Optimize
Cost and waste findings you can turn into enforced policies in one click. Apply is a live policy, not a ticket.
Optimize
The Optimize surface (dashboard route /dashboard/optimize, under the Enforce chapter) lists cost and waste findings detected across your spans and lets you turn each one into an enforced policy with a single click. The framing matters: apply is a live policy, not a ticket. When you act on a finding, JamJet creates a real control that takes effect on your next call, rather than filing a note for someone to handle later. The header shows recoverable dollars per month and a count of findings in the current status.
Finding kinds
Every finding carries a kind and an effort badge so you can read its payoff against its cost at a glance. Each one explains the control it would create when applied.
| Kind | Effort | What it flags |
|---|---|---|
cache_leak | low | Repeated prompt prefixes that should be served from cache instead of re-billed. |
model_overspec | medium | Calls running on a more expensive model than the workload requires. |
context_bloat | high | Oversized context that inflates token cost without changing output. |
unpriced_spend | low | Spend with no price attached, so it never shows up in your cost totals. |
cost_anomaly | investigate | A cost spike that does not match the normal pattern and needs review. |
Findings are sorted biggest-savings-first, ranked by an ROI score (the recoverable amount times an effort multiplier) so the lowest-effort, highest-return work rises to the top. A status filter toggles between Open, Applied, and Dismissed. Each finding card is expandable and opens a detail drawer with Enforce and Dismiss actions.
Applying a finding
Applying a finding calls POST /v1/cost-findings/{id}/apply. What that creates depends on the kind.
Cache leaks
A cache_leak apply creates a live cache_inject policy keyed on the prompt prefix hash. This is output-safe because prompt caching is content-addressed: it changes price, not output. The apply modal offers two ways to run it:
- Monitor. Record the realized savings while leaving output identical. Use this to confirm the savings are real before you commit.
- Enforce. Turn the cache policy on so the cached prefix is served instead of re-billed.
curl -X POST https://api.jamjet.dev/v1/cost-findings/$FINDING_ID/apply \
-H "Authorization: Bearer $JAMJET_API_KEY" \
-H "Content-Type: application/json" \
-d '{ "mode": "monitor" }'
# records realized savings, output identicalcurl -X POST https://api.jamjet.dev/v1/cost-findings/$FINDING_ID/apply \
-H "Authorization: Bearer $JAMJET_API_KEY" \
-H "Content-Type: application/json" \
-d '{ "mode": "enforce" }'
# cache_inject policy goes live, keyed on the prompt prefix hashQuality-risk kinds
Quality-risk kinds (model_overspec and context_bloat) change what the model produces, so they are applied in shadow mode. The apply call returns enforcement_gated, and the UI shows "applied in shadow, enforcement gated until validated." The finding runs alongside your live traffic and records what it would have saved, without altering output.

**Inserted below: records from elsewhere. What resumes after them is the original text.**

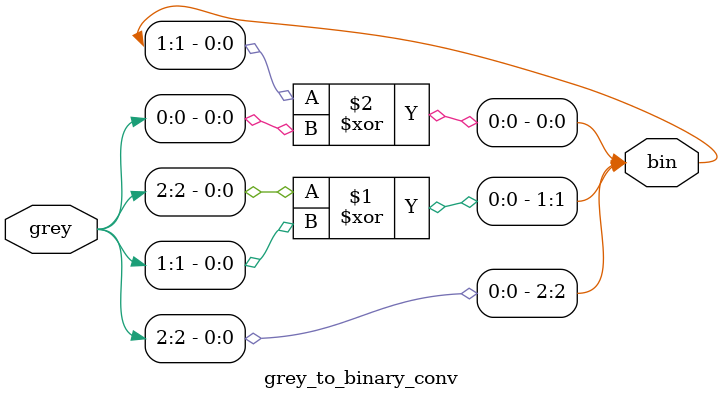
<source format=v>
`timescale 1ns / 1ps
module grey_to_binary_conv 
       #(parameter n=3)       //n is bit length of grey or binary number.
       (grey, bin);
       
    input [n-1:0] grey;
    output wire [n-1:0] bin;
    
    assign bin[n-1] = grey[n-1];
    genvar i;                //genvar variables hold 32 bit positive integer value. can be used in synthesizable for loops.
    for(i=n-2; i>=0; i=i-1)
    begin
        assign bin[i] = bin[i+1]^grey[i];
    end
endmodule

</source>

Output-changing enforcement for model_overspec and context_bloat requires a passing shadow A/B comparison. That validation step is a current limitation: until the shadow comparison passes, these findings stay in shadow and do not change live output.
Dismissing a finding
If a finding does not apply to your workload, dismiss it. Dismissing calls POST /v1/cost-findings/{id}/dismiss, which moves it to the Dismissed status filter and removes it from the open list.
curl -X POST https://api.jamjet.dev/v1/cost-findings/$FINDING_ID/dismiss \
-H "Authorization: Bearer $JAMJET_API_KEY" \
-H "Content-Type: application/json"Where the savings land
Recovered spend from applied findings shows up on the Savings surface. Once a cache_leak finding is enforced (or running in Monitor mode), the dollars it recovers are tracked there so you can see the cumulative effect of acting on Optimize over time.